With support from USAID/Ghana’s Learning project, Ghana’s Ministry of
Education is bringing reading back to the public school classroom. Assessments
in 2013 and 2015 indicated that 50 percent of children in primary grade 2
struggled to read a single word. Together, USAID and the Ministry are determined
to bring positive change by strengthening student performance and having more
children reading with fluency and comprehension.
Experts within the Ministry’s Ghana Education Service
identified the “phonemic” approach to reading instruction as an international
best practice that could help Ghanaian children learn the reading fundamentals.

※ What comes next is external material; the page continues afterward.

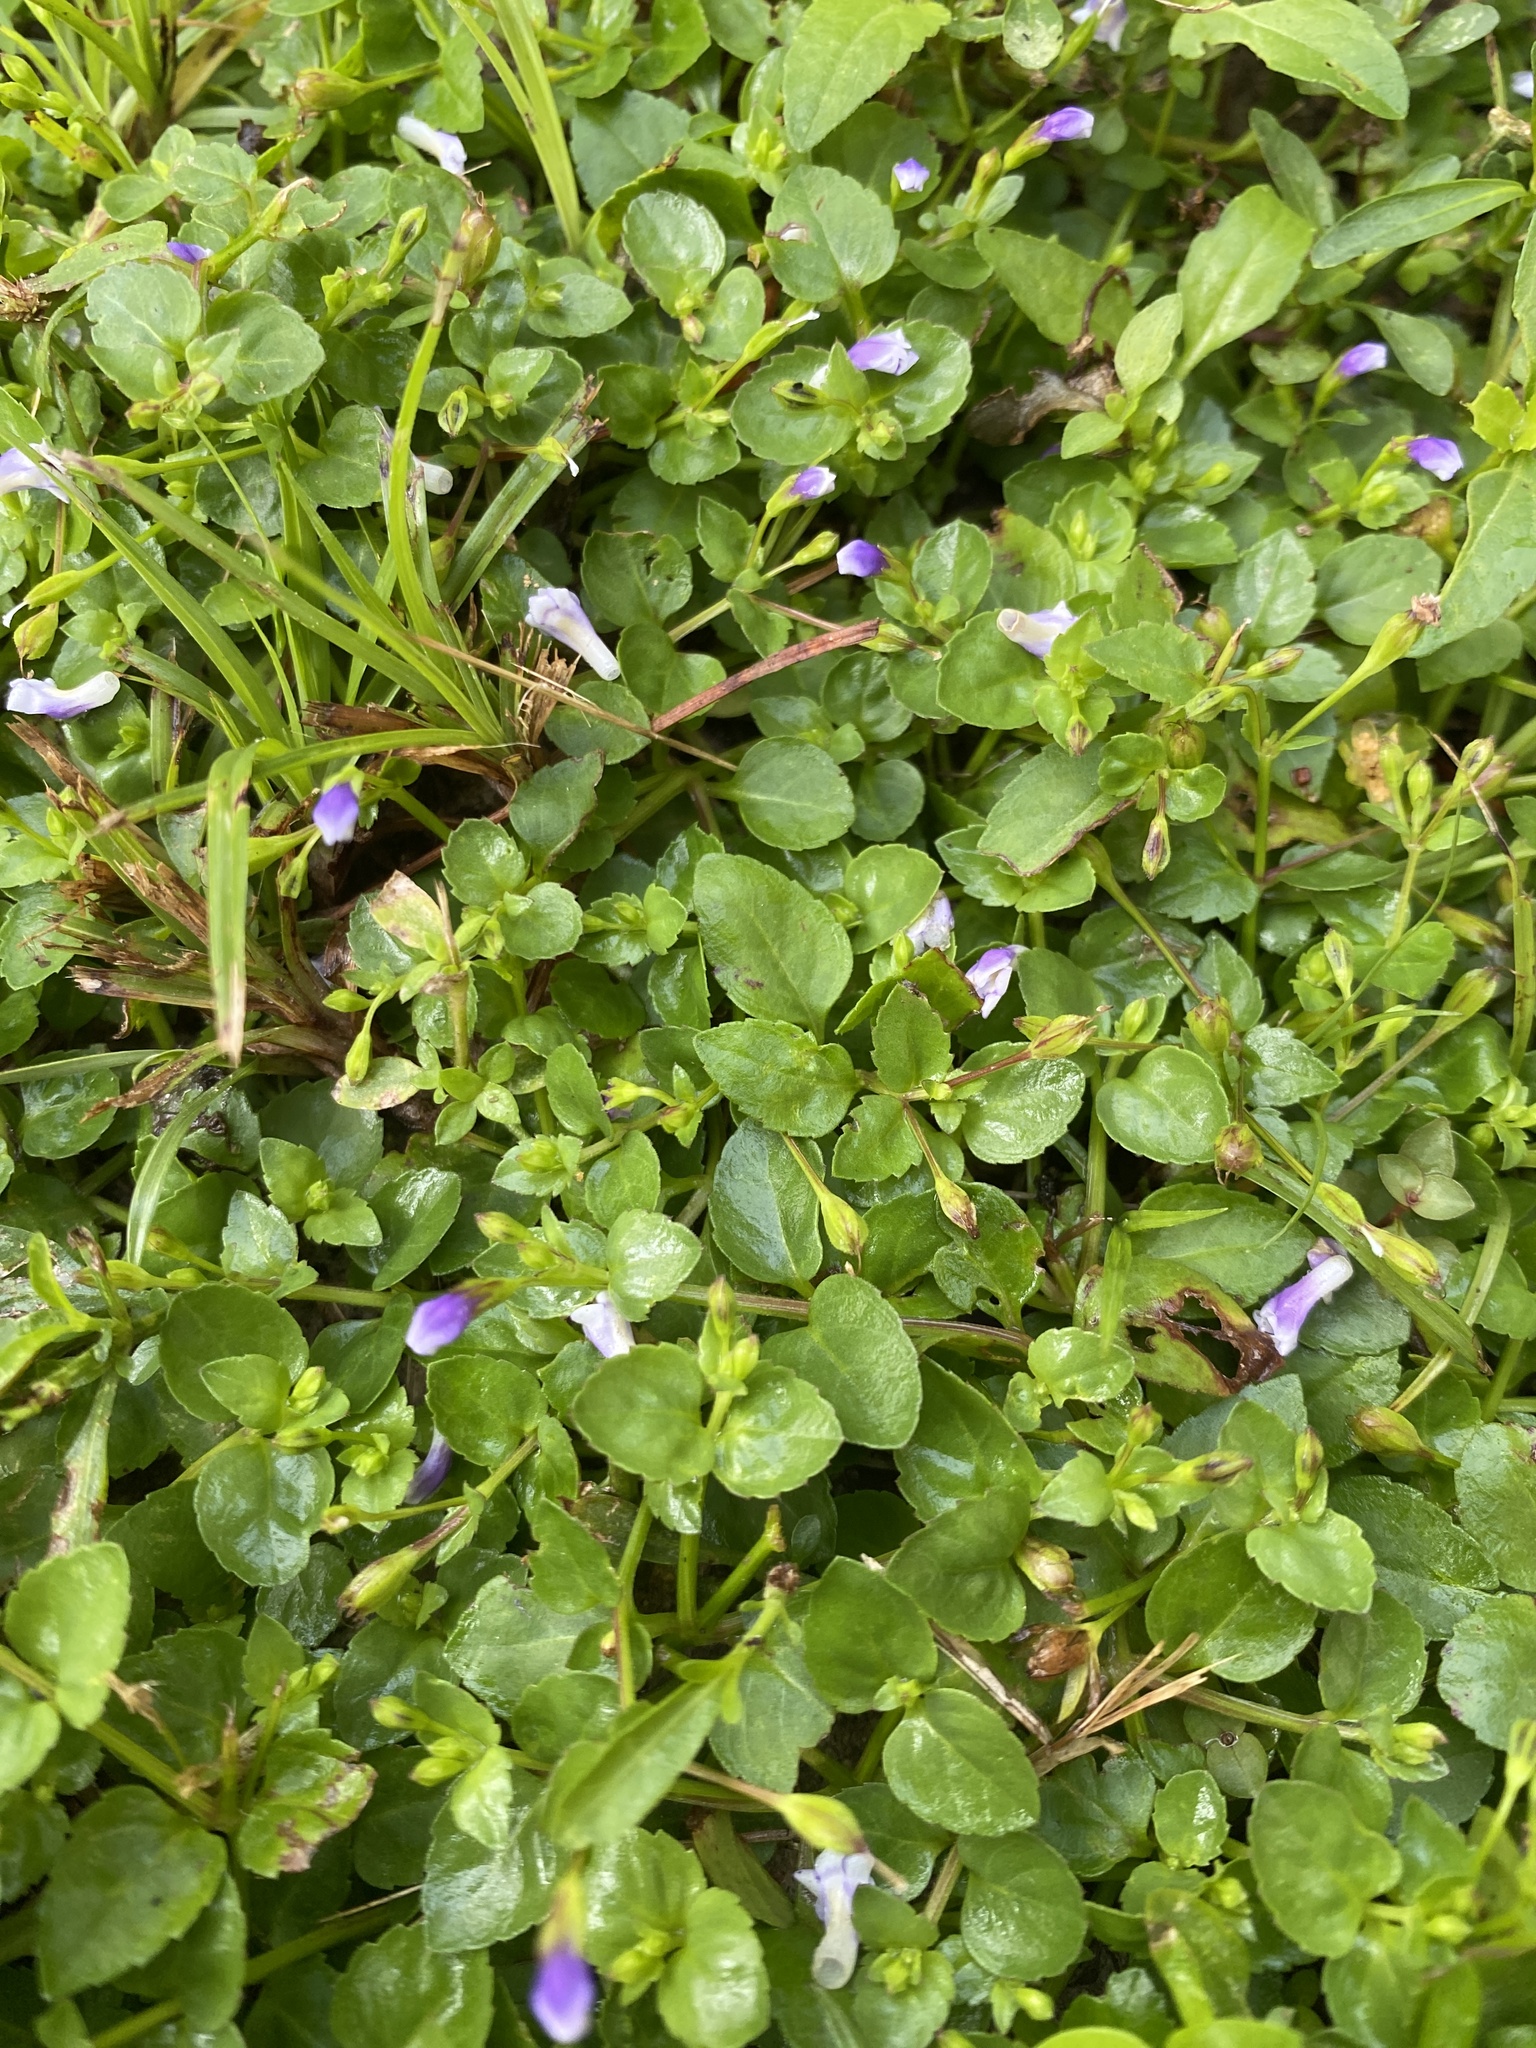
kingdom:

The intervention focuses on teaching the building blocks of reading: letter
recognition, sounding letters, decoding and forming words, building vocabulary,
fluency, and comprehension.
The Ministry introduced the phonemic approach in the Yendi
Municipality of the Northern Region in January 2017. On March 31, Ministry
officials, reading experts, and project managers from the United States Agency
for International Development (USAID) visited Yendi to monitor progress. In a
class of more 40 students, the team randomly chose 12 students and found that
every child could read. Overall reading progress for the class had jumped from 3
percent of children reading words to 64 percent in within two and one half
months.
While assisted by technicians from the USAID Learning
project, this remarkable achievement is largely driven by the Ministry and the
Ghana Education Service. Through the Learning project, USAID supports the
Government of Ghana to increase the number of Ghanaian children who are able to
read with fluency in English and Ghanaian languages in the early grades of
primary school. Ghana’s effort to produce readers is supplemented by the
activities of other key partners such as UKAid’s support toward Complementary
Basic Education — which teaches reading and math to out-of-school children — and
UNICEF’s Inclusive Education project, which helps children with special needs in
reading and math.
USAID and the Ministry are strongly encouraged by these
positive results in Yendi Municipality. The intervention will expand to 100
districts during the 2017–2018 school year.